MrSerth commented 9 months ago

We decided to focus on the Sentry part first (postponing InfluxDB). Maybe, the OOM kill is related to the buffer of Sentry events awaiting transmission to the relay. Thus, it could be well connected to the high memory threshold experience during network outages.

mpass99 commented 7 months ago

WIP Questions to investigate:

We agreed to postpone this issue until the next occurrence.

mpass99 commented 4 weeks ago

According to POSEIDON-7A the issue occurred again. This time, Poseidon has not been OOM killed. However, the Heap profile again indicates a high memory usage of the Sentry integration.
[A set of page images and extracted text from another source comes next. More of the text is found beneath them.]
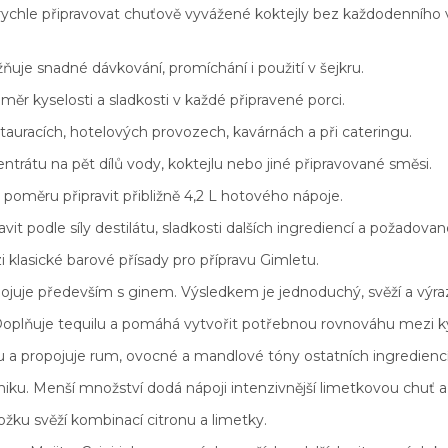
ychle připravovat chuťově vyvážené koktejly bez každodenního
uje snadné dávkování, promíchání i použití v šejkru.
r kyselosti a sladkosti v každé připravené porci.
stauracích, hotelových provozech, kavárnách a při cateringu.
ntrátu na pět dílů vody, koktejlu nebo jiné připravované směsi.
 poměru připravit přibližně 4,2 L hotového nápoje.
avit podle síly destilátu, sladkosti dalších ingrediencí a požadovan
klasické barové přísady pro přípravu Gimletu.
ojuje především s ginem. Výsledkem je jednoduchý, svěží a výraz
Doplňuje tequilu a pomáhá vytvořit potřebnou rovnováhu mezi kys
u a propojuje rum, ovocné a mandlové tóny ostatních ingrediencí
niku. Menší množství dodá nápoji intenzivnější limetkovou chuť 
ložku svěží kombinací citronu a limetky.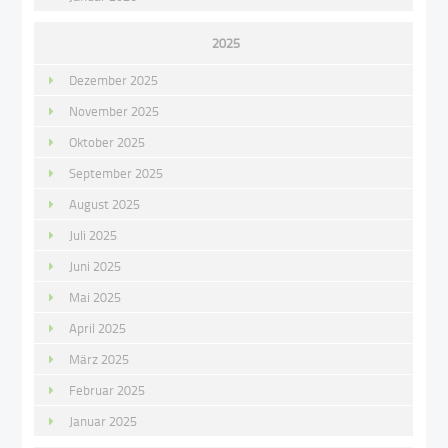
2025
Dezember 2025
November 2025
Oktober 2025
September 2025
August 2025
Juli 2025
Juni 2025
Mai 2025
April 2025
März 2025
Februar 2025
Januar 2025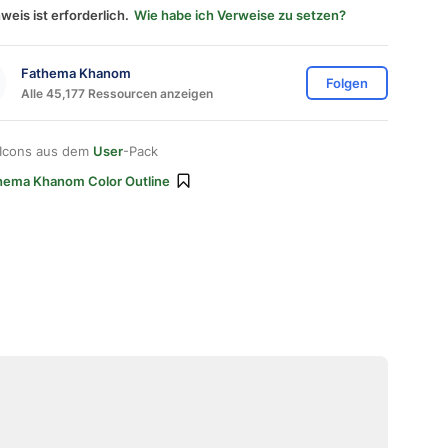
weis ist erforderlich.
Wie habe ich Verweise zu setzen?
Fathema Khanom
Folgen
Alle 45,177 Ressourcen anzeigen
 Icons aus dem
User
-Pack
hema Khanom Color Outline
MrSerth commented 3 weeks ago

You're right, the issue occurred once again. I checked the Sentry Relay and noticed that it was complaining about too little RAM (3899297792 / 4098719744 (95.13% >= 95.00%)). I've fixed at least this issue now by increasing the RAM from 4 GB to 8 GB for the instance and will try to observe the situation by now. Hence, it seems like the relay wasn't able to receive the further information, thus causing issues with Poseidon (where the collected data was still hold in a queue).

MrSerth commented 4 days ago

During the remaining duration of the recent Python course, we only noticed one other occurrence of the issue. For this second occurrence on October 16th, I was able to gather additional insights: Sentry had a (major) outage, causing issues with the delivery of the events upstream. Hence, our Sentry Relay collected all events which couldn't be sent. After some time, when the Sentry relay was hitting the memory limit once again, Poseidon also reported a too high memory usage (but no OOM kill).

My suspicion: We only see a high memory usage of the Sentry integration when events aren't forwarded correctly (either on the Poseidon host or the Sentry Relay host causing a backlog).